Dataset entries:
__________

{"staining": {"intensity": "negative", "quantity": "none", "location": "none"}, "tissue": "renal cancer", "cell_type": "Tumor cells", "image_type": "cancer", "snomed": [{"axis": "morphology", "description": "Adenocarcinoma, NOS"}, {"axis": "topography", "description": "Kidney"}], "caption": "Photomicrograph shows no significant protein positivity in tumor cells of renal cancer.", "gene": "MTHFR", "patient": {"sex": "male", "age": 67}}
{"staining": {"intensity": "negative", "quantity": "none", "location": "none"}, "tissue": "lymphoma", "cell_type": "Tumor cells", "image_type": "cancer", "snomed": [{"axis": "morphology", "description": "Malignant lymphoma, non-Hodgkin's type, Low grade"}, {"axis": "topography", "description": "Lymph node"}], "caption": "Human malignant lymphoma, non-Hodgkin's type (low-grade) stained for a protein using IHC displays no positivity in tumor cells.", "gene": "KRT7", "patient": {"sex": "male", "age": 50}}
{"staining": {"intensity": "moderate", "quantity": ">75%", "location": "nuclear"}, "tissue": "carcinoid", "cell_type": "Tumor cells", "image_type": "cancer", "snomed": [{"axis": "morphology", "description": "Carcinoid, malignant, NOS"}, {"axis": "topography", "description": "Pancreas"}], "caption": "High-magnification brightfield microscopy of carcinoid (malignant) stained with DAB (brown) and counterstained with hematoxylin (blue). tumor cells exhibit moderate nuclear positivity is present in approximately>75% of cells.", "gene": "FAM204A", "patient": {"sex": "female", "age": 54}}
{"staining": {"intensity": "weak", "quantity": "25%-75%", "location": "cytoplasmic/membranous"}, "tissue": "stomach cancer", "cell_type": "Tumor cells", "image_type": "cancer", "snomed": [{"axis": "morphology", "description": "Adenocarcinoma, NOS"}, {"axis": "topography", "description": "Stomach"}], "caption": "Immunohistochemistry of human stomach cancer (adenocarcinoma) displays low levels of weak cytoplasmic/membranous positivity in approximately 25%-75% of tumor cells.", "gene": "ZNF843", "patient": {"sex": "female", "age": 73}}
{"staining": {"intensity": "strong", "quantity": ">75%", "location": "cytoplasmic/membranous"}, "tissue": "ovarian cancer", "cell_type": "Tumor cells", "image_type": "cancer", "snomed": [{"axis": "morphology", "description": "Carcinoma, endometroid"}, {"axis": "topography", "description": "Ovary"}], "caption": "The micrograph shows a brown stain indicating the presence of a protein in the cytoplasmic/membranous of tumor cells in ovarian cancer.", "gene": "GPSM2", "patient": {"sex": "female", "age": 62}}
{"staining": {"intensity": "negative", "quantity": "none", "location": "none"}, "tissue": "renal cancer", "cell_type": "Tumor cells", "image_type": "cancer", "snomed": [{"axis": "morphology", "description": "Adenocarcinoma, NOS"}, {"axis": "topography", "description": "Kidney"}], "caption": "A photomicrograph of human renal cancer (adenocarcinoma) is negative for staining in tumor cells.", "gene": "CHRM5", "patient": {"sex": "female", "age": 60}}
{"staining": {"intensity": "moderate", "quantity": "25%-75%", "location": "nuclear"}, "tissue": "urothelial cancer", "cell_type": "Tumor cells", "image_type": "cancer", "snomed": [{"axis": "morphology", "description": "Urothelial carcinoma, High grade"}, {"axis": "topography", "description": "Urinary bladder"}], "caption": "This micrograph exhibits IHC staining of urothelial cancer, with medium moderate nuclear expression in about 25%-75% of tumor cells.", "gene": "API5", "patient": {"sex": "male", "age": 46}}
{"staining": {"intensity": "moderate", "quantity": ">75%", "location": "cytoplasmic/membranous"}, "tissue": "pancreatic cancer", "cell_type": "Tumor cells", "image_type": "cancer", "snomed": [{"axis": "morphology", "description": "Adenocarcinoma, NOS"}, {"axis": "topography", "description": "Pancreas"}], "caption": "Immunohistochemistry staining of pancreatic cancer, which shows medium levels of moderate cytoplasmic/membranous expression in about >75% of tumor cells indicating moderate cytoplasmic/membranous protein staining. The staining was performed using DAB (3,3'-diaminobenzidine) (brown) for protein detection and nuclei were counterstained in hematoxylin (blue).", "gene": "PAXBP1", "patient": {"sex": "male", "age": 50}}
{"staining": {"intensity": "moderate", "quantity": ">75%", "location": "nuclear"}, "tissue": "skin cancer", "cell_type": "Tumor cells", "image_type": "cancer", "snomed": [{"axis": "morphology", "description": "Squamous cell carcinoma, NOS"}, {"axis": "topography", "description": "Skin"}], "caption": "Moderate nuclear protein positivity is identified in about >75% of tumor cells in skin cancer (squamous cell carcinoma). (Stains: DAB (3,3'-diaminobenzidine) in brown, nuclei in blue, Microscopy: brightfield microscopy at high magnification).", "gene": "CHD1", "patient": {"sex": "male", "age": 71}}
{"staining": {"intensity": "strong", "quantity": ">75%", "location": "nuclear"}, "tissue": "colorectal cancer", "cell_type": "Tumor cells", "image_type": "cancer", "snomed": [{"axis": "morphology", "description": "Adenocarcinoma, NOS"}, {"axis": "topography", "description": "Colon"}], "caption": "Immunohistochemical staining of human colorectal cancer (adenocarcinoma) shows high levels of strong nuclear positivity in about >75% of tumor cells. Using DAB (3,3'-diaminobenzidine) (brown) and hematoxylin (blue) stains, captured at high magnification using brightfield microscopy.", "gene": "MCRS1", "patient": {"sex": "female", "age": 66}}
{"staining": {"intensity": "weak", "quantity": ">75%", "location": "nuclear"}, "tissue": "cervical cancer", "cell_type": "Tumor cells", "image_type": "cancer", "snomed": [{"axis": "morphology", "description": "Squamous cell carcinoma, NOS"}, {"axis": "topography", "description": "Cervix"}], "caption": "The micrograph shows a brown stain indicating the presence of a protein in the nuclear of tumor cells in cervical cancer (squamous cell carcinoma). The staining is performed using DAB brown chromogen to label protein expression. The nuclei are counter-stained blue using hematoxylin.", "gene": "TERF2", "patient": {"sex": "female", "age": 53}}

__________

The full set of entries has to be duplicated precisely.

{"staining": {"intensity": "negative", "quantity": "none", "location": "none"}, "tissue": "renal cancer", "cell_type": "Tumor cells", "image_type": "cancer", "snomed": [{"axis": "morphology", "description": "Adenocarcinoma, NOS"}, {"axis": "topography", "description": "Kidney"}], "caption": "Photomicrograph shows no significant protein positivity in tumor cells of renal cancer.", "gene": "MTHFR", "patient": {"sex": "male", "age": 67}}
{"staining": {"intensity": "negative", "quantity": "none", "location": "none"}, "tissue": "lymphoma", "cell_type": "Tumor cells", "image_type": "cancer", "snomed": [{"axis": "morphology", "description": "Malignant lymphoma, non-Hodgkin's type, Low grade"}, {"axis": "topography", "description": "Lymph node"}], "caption": "Human malignant lymphoma, non-Hodgkin's type (low-grade) stained for a protein using IHC displays no positivity in tumor cells.", "gene": "KRT7", "patient": {"sex": "male", "age": 50}}
{"staining": {"intensity": "moderate", "quantity": ">75%", "location": "nuclear"}, "tissue": "carcinoid", "cell_type": "Tumor cells", "image_type": "cancer", "snomed": [{"axis": "morphology", "description": "Carcinoid, malignant, NOS"}, {"axis": "topography", "description": "Pancreas"}], "caption": "High-magnification brightfield microscopy of carcinoid (malignant) stained with DAB (brown) and counterstained with hematoxylin (blue). tumor cells exhibit moderate nuclear positivity is present in approximately>75% of cells.", "gene": "FAM204A", "patient": {"sex": "female", "age": 54}}
{"staining": {"intensity": "weak", "quantity": "25%-75%", "location": "cytoplasmic/membranous"}, "tissue": "stomach cancer", "cell_type": "Tumor cells", "image_type": "cancer", "snomed": [{"axis": "morphology", "description": "Adenocarcinoma, NOS"}, {"axis": "topography", "description": "Stomach"}], "caption": "Immunohistochemistry of human stomach cancer (adenocarcinoma) displays low levels of weak cytoplasmic/membranous positivity in approximately 25%-75% of tumor cells.", "gene": "ZNF843", "patient": {"sex": "female", "age": 73}}
{"staining": {"intensity": "strong", "quantity": ">75%", "location": "cytoplasmic/membranous"}, "tissue": "ovarian cancer", "cell_type": "Tumor cells", "image_type": "cancer", "snomed": [{"axis": "morphology", "description": "Carcinoma, endometroid"}, {"axis": "topography", "description": "Ovary"}], "caption": "The micrograph shows a brown stain indicating the presence of a protein in the cytoplasmic/membranous of tumor cells in ovarian cancer.", "gene": "GPSM2", "patient": {"sex": "female", "age": 62}}
{"staining": {"intensity": "negative", "quantity": "none", "location": "none"}, "tissue": "renal cancer", "cell_type": "Tumor cells", "image_type": "cancer", "snomed": [{"axis": "morphology", "description": "Adenocarcinoma, NOS"}, {"axis": "topography", "description": "Kidney"}], "caption": "A photomicrograph of human renal cancer (adenocarcinoma) is negative for staining in tumor cells.", "gene": "CHRM5", "patient": {"sex": "female", "age": 60}}
{"staining": {"intensity": "moderate", "quantity": "25%-75%", "location": "nuclear"}, "tissue": "urothelial cancer", "cell_type": "Tumor cells", "image_type": "cancer", "snomed": [{"axis": "morphology", "description": "Urothelial carcinoma, High grade"}, {"axis": "topography", "description": "Urinary bladder"}], "caption": "This micrograph exhibits IHC staining of urothelial cancer, with medium moderate nuclear expression in about 25%-75% of tumor cells.", "gene": "API5", "patient": {"sex": "male", "age": 46}}
{"staining": {"intensity": "moderate", "quantity": ">75%", "location": "cytoplasmic/membranous"}, "tissue": "pancreatic cancer", "cell_type": "Tumor cells", "image_type": "cancer", "snomed": [{"axis": "morphology", "description": "Adenocarcinoma, NOS"}, {"axis": "topography", "description": "Pancreas"}], "caption": "Immunohistochemistry staining of pancreatic cancer, which shows medium levels of moderate cytoplasmic/membranous expression in about >75% of tumor cells indicating moderate cytoplasmic/membranous protein staining. The staining was performed using DAB (3,3'-diaminobenzidine) (brown) for protein detection and nuclei were counterstained in hematoxylin (blue).", "gene": "PAXBP1", "patient": {"sex": "male", "age": 50}}
{"staining": {"intensity": "moderate", "quantity": ">75%", "location": "nuclear"}, "tissue": "skin cancer", "cell_type": "Tumor cells", "image_type": "cancer", "snomed": [{"axis": "morphology", "description": "Squamous cell carcinoma, NOS"}, {"axis": "topography", "description": "Skin"}], "caption": "Moderate nuclear protein positivity is identified in about >75% of tumor cells in skin cancer (squamous cell carcinoma). (Stains: DAB (3,3'-diaminobenzidine) in brown, nuclei in blue, Microscopy: brightfield microscopy at high magnification).", "gene": "CHD1", "patient": {"sex": "male", "age": 71}}
{"staining": {"intensity": "strong", "quantity": ">75%", "location": "nuclear"}, "tissue": "colorectal cancer", "cell_type": "Tumor cells", "image_type": "cancer", "snomed": [{"axis": "morphology", "description": "Adenocarcinoma, NOS"}, {"axis": "topography", "description": "Colon"}], "caption": "Immunohistochemical staining of human colorectal cancer (adenocarcinoma) shows high levels of strong nuclear positivity in about >75% of tumor cells. Using DAB (3,3'-diaminobenzidine) (brown) and hematoxylin (blue) stains, captured at high magnification using brightfield microscopy.", "gene": "MCRS1", "patient": {"sex": "female", "age": 66}}
{"staining": {"intensity": "weak", "quantity": ">75%", "location": "nuclear"}, "tissue": "cervical cancer", "cell_type": "Tumor cells", "image_type": "cancer", "snomed": [{"axis": "morphology", "description": "Squamous cell carcinoma, NOS"}, {"axis": "topography", "description": "Cervix"}], "caption": "The micrograph shows a brown stain indicating the presence of a protein in the nuclear of tumor cells in cervical cancer (squamous cell carcinoma). The staining is performed using DAB brown chromogen to label protein expression. The nuclei are counter-stained blue using hematoxylin.", "gene": "TERF2", "patient": {"sex": "female", "age": 53}}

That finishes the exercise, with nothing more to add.